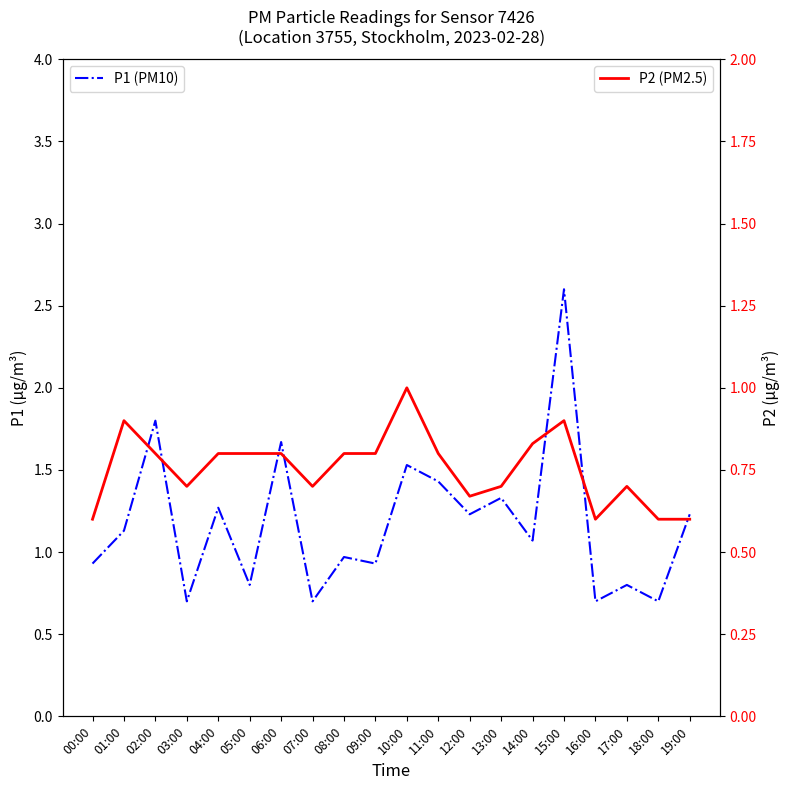

Does the chart display data point markers on the line(s)?

No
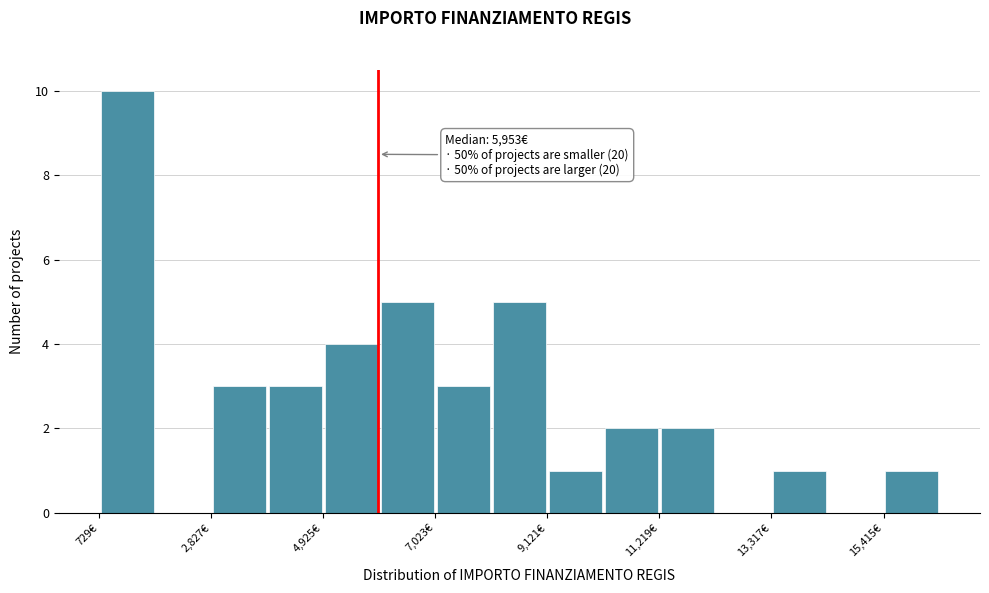

Read against the x-axis, roughly where is the centre of the tallest bar?

1500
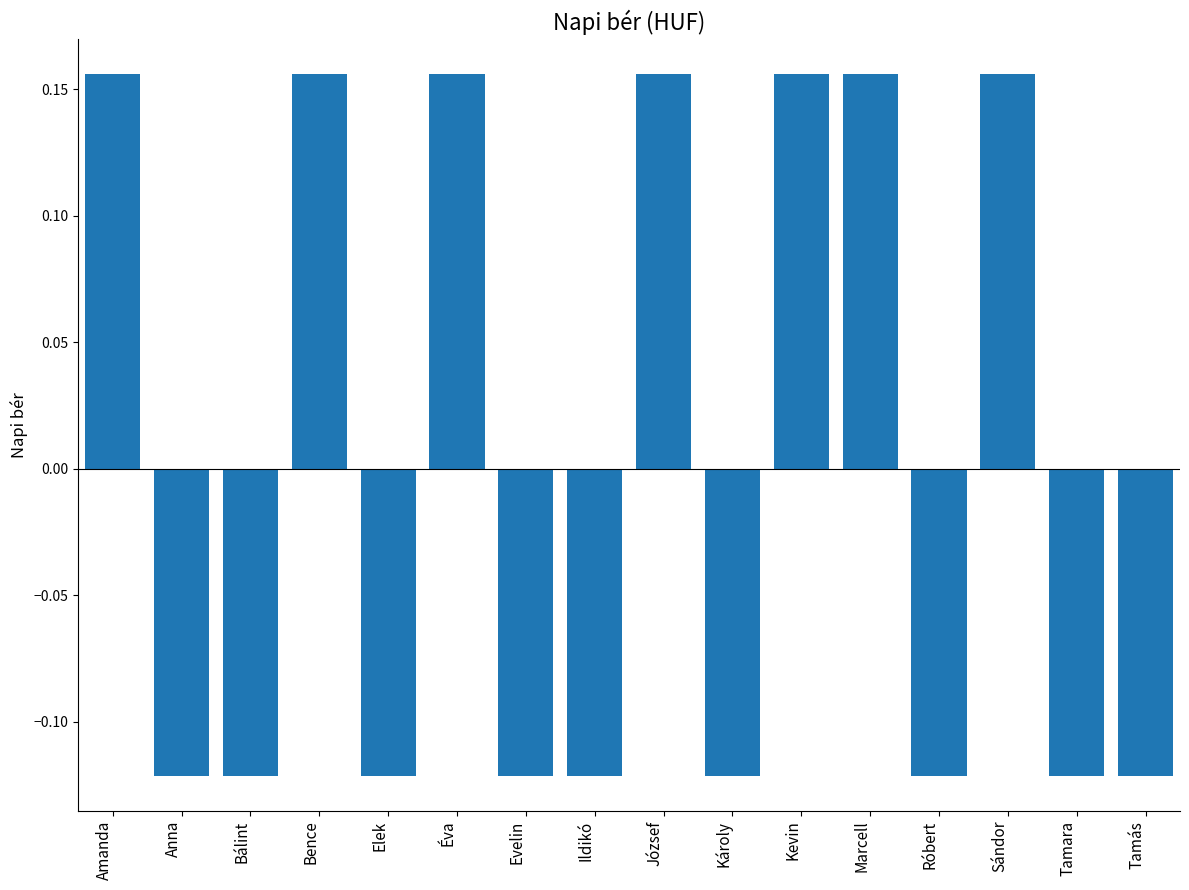

Where does the data first go above 0?

Amanda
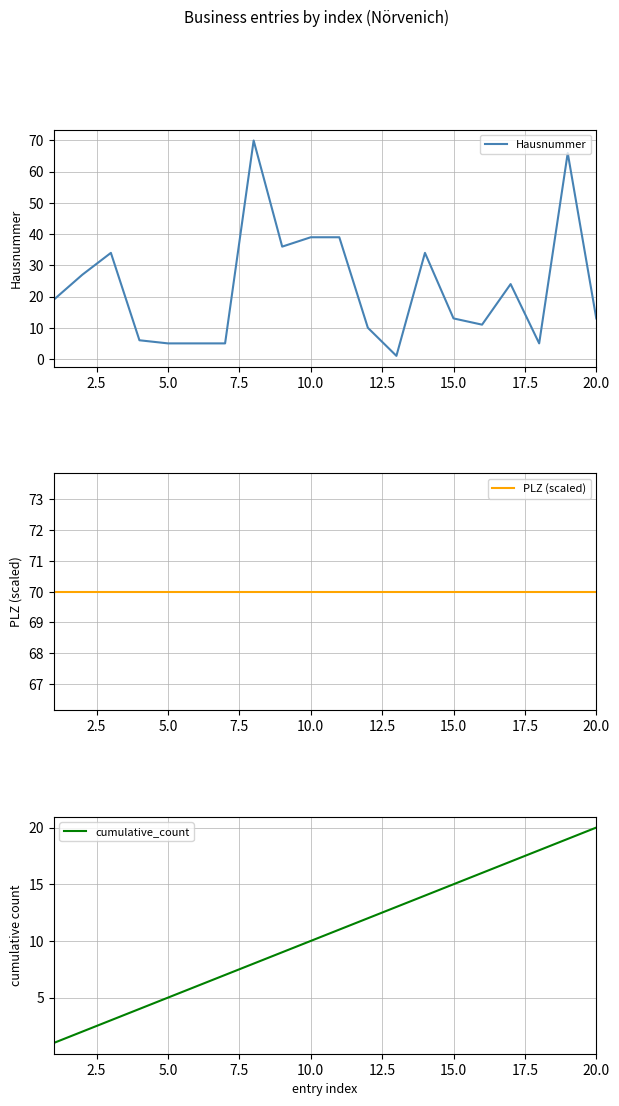

What is the maximum value for Hausnummer?

70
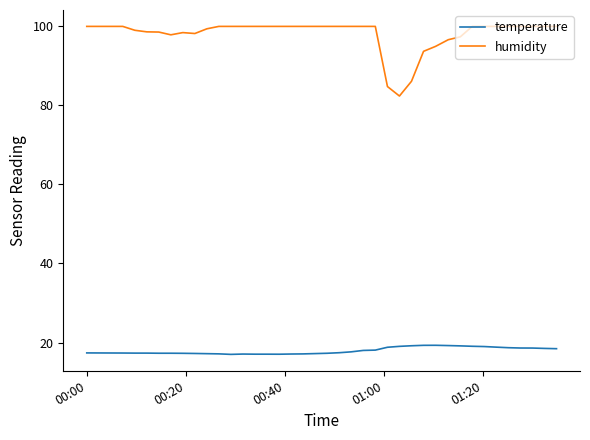

True or false: temperature and humidity cross at least once.

False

┄┄┄┄┄┄┄┄┄┄

__What to do__. Count the lines in the records above that contain the word "data". Reply with only that number.

__Exercise output__. 2